# [ABOUT THIS EXERCISE]
List every organization or institution named in the passage below about women and America's retrograde swing.

# [GIVEN TEXT]
As temporary pandemic policies vanished, women have continued patching the holes in our safety net. But there’s only so much an individual can do. For example, volunteer programs across the country have seen a drop in people’s willingness or ability to contribute spare time to community projects, with women (who usually volunteer in the greatest numbers) dropping away at greater rates than men as compared to volunteerism in 2019.

Forget leaning in, we’re just managing. And the push to retreat is growing stronger just as a spring-loaded cultural trap prepares its great maw.

Tradwife influencers are a sentinel, and we laugh at them to our peril. These increasingly popular figures give polish to patriarchy, often in its Christian form, frequently with underlying elements of white supremacy. They are emblematic of America’s retrograde swing. Algorithms pump their content, which is especially alluring to a breed of men drawn to the idea of wifely submission and right-wing extremist politics. And maybe some other men, too.

As Calarco notes, a 2022 Ipsos poll found that almost half of American men surveyed believe “traditional masculinity” is under threat. Many blame feminism, saying it has done more harm than good. One in five Gen Z and Millennial men now believe violence against women is often provoked by the victim.

These ideas don’t come from nowhere.

Pastors and some Christian presses (what used to serve as a moral compass) tout women’s submission and Christian nationalism (a broader form of dominion unlikely to pursue feminist aims). Southern Baptists are set to vote this summer to finalize a ban on women as pastors or church elders. Meanwhile some Southern Baptist leaders have called their denomination’s sex abuse crisis (for which it is under U.S. Department of Justice investigation) a distraction and financial drain—rather than a stain on the faith. Joel Webbon, an Austin, Texas, pastor at Covenant Bible Church, has been making a name for himself explaining how in a Christian nationalist country, women would not be allowed to vote (their husbands’ votes would represent the family’s interests). Webbon further advises that men should not allow their wives to read any books their husbands have not yet read and approved. As he said in a sermon, he has told his wife, “You’re not going to outpace me.”

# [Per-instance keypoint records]
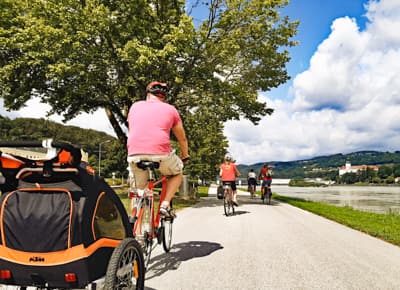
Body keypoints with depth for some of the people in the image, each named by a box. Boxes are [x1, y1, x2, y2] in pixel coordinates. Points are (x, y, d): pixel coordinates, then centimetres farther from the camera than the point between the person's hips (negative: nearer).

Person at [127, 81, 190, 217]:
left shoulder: (135, 106, 22)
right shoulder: (170, 109, 16)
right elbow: (182, 138, 24)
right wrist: (185, 156, 41)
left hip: (135, 155, 2)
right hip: (160, 153, -2)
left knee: (140, 189, 24)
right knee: (177, 173, 27)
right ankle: (165, 204, 10)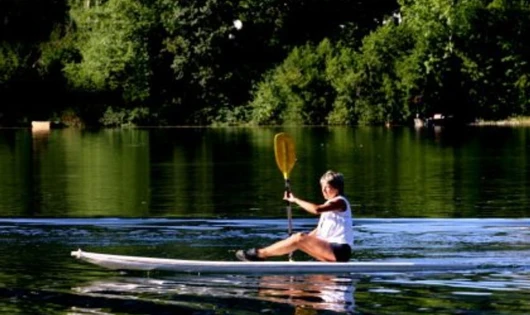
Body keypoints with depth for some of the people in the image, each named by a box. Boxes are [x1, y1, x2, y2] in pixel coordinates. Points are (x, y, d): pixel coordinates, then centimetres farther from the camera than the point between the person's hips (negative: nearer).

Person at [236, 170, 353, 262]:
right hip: (331, 249, 10)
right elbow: (319, 231, 24)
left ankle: (260, 254, -17)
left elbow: (316, 209, -25)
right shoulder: (329, 204, 25)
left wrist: (295, 200, -17)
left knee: (299, 238, -20)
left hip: (340, 251, -10)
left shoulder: (340, 202, -7)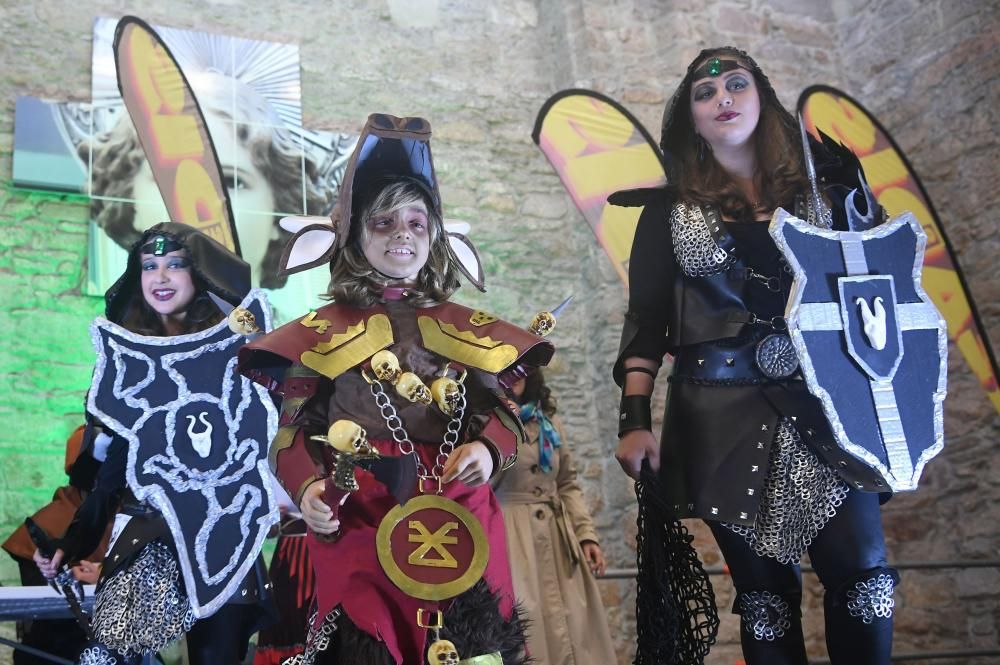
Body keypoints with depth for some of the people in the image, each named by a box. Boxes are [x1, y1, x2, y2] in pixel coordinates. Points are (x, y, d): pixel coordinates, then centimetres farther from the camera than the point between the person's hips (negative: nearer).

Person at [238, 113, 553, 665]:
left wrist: (488, 450, -12)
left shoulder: (467, 331, 13)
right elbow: (295, 430, 2)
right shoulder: (323, 333, 6)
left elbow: (505, 411, 10)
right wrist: (307, 487, -17)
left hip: (458, 526, 3)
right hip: (357, 527, -2)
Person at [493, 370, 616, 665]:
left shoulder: (548, 422, 16)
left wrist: (586, 533, 7)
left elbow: (567, 483, 17)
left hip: (559, 541, 6)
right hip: (512, 541, -5)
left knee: (575, 634, 3)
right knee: (526, 632, -9)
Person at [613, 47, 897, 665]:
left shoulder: (824, 187, 10)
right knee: (764, 588, 4)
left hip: (825, 405, 1)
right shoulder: (670, 209, 9)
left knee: (862, 571, -6)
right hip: (725, 416, 0)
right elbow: (645, 320, 5)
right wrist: (635, 420, -4)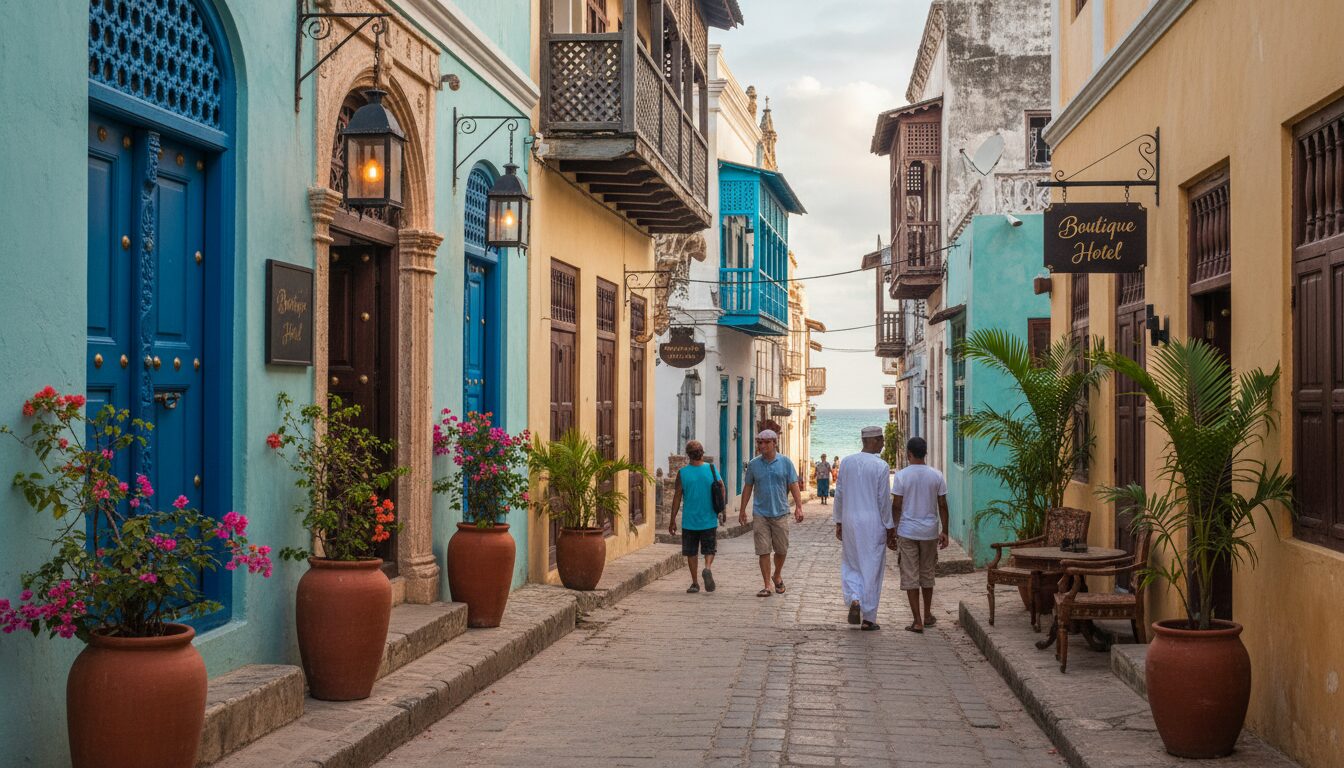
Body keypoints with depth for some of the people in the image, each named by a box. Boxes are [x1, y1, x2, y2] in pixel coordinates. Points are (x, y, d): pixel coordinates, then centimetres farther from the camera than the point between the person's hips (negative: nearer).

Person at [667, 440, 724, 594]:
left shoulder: (682, 473, -7)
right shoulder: (712, 469, -3)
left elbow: (677, 497, -5)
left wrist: (673, 521, 2)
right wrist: (720, 511, 16)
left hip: (690, 521, -1)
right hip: (709, 520, 1)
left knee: (691, 552, 10)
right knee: (709, 550, 13)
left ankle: (695, 583, 10)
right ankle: (707, 568, -14)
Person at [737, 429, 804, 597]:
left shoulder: (785, 462, 1)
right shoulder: (753, 464, 4)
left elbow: (793, 486, 1)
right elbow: (747, 488, 11)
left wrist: (798, 507, -8)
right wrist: (742, 510, 11)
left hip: (780, 513, 0)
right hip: (760, 514, 0)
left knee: (781, 549, 8)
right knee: (763, 551, -3)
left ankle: (777, 576, 33)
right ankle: (767, 585, 2)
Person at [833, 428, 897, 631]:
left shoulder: (847, 463, 3)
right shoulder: (880, 466, -11)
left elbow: (839, 495, 7)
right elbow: (884, 500, -10)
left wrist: (838, 523, 16)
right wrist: (890, 529, -2)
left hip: (850, 522, 4)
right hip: (873, 523, -4)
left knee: (851, 565, 17)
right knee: (872, 568, 5)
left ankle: (854, 600, -8)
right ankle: (868, 619, 9)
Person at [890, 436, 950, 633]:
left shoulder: (901, 476, -9)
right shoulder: (937, 476, -1)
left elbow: (896, 506, -8)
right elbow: (943, 506, 1)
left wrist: (893, 531, 2)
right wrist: (944, 532, 8)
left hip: (907, 532, -3)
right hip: (929, 532, 3)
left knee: (910, 576, 1)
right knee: (927, 574, 18)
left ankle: (917, 621, -2)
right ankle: (928, 615, 29)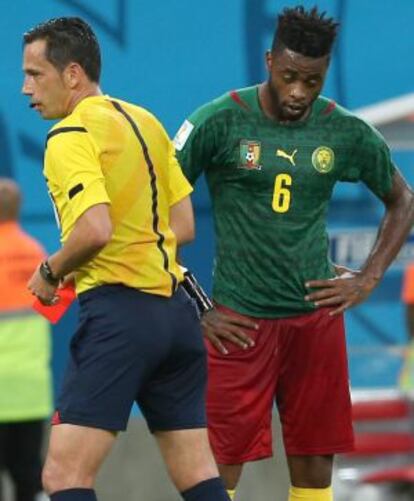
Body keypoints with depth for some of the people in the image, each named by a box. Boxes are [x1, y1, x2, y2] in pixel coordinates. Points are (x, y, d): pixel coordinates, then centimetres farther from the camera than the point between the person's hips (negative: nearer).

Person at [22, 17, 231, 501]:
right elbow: (183, 226, 18)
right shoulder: (146, 123, 15)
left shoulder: (70, 135, -9)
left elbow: (95, 229, -22)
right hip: (174, 310, 9)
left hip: (118, 311, -9)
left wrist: (50, 272, -6)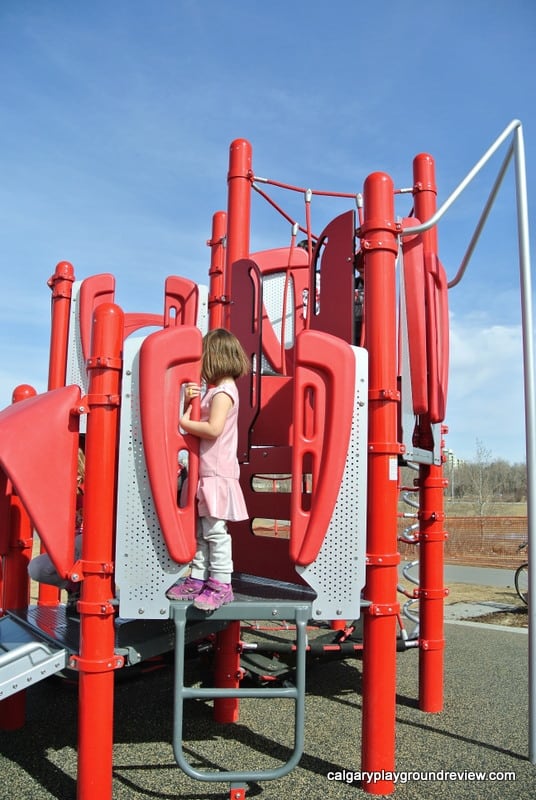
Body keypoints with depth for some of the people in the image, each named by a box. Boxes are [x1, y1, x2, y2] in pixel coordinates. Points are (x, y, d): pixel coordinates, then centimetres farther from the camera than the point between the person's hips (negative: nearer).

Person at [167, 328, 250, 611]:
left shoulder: (223, 391, -13)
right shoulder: (214, 390, 17)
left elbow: (213, 429, -25)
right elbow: (196, 420, 16)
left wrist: (182, 421, -15)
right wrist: (188, 399, -1)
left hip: (217, 473, -10)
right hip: (205, 472, 10)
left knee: (215, 530, -6)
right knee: (200, 529, 13)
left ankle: (221, 585, 1)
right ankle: (198, 579, 20)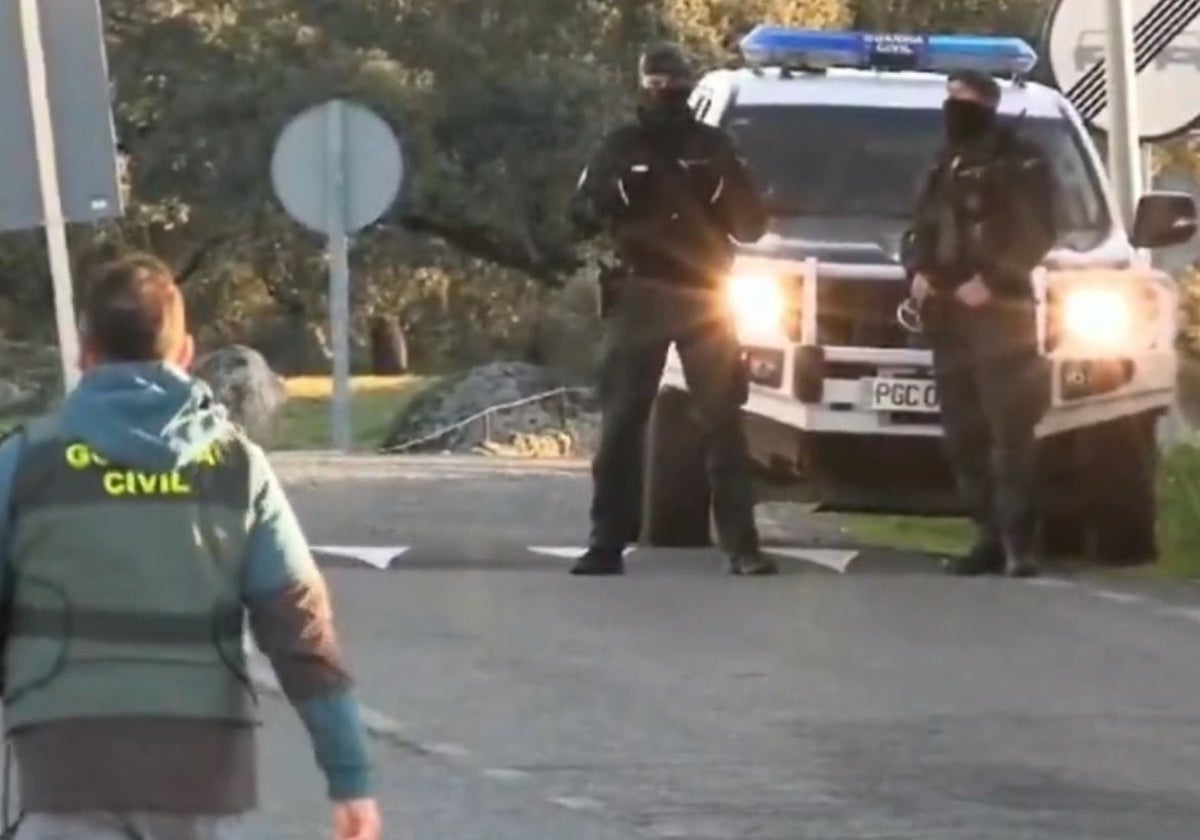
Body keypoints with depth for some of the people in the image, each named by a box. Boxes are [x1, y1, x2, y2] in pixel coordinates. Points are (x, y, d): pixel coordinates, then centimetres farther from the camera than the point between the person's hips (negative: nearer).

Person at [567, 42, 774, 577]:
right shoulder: (620, 147, 9)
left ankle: (742, 546, -6)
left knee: (724, 421, -5)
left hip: (702, 296, 0)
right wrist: (611, 200, -18)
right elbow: (581, 214, 3)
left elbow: (752, 226, 8)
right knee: (621, 423, -3)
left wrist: (722, 193, -13)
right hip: (638, 297, 0)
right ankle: (607, 543, -1)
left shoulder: (712, 146, 10)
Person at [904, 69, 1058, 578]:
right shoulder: (945, 166, 22)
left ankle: (1018, 543, -19)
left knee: (1008, 429, -14)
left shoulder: (1020, 162, 0)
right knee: (963, 433, 4)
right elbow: (922, 228, 24)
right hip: (947, 314, 7)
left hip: (999, 311, -7)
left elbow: (1036, 233, -8)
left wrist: (992, 280, -17)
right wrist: (917, 271, 3)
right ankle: (991, 537, 8)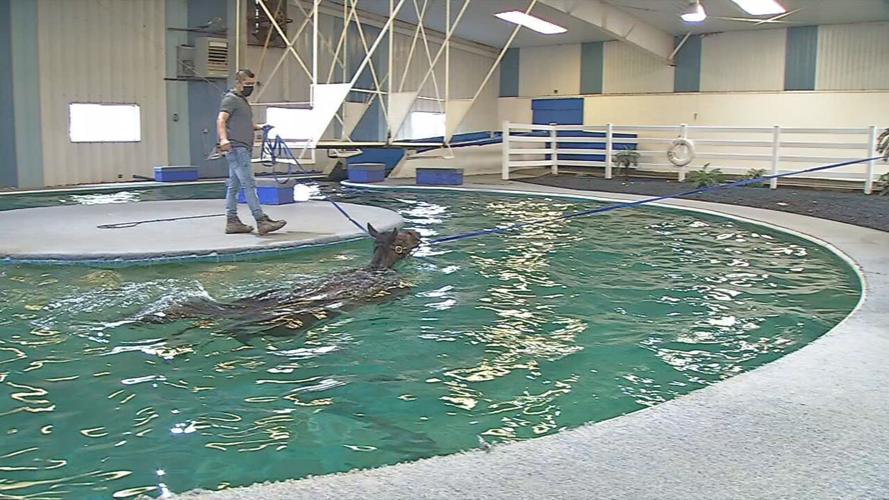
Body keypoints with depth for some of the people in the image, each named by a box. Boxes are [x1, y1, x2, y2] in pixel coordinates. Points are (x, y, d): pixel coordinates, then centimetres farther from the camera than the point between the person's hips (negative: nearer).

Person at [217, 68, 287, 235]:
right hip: (236, 148, -10)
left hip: (243, 149, 10)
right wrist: (223, 139, -37)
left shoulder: (242, 100, 23)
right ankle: (261, 221, -17)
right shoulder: (230, 99, -7)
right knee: (249, 184, -13)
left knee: (234, 186, 10)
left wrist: (258, 127, 16)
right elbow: (221, 120, -20)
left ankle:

# [SOLUTION TO THIS EXERCISE]
- Ipsos
- Southern Baptists
- U.S. Department of Justice
- Covenant Bible Church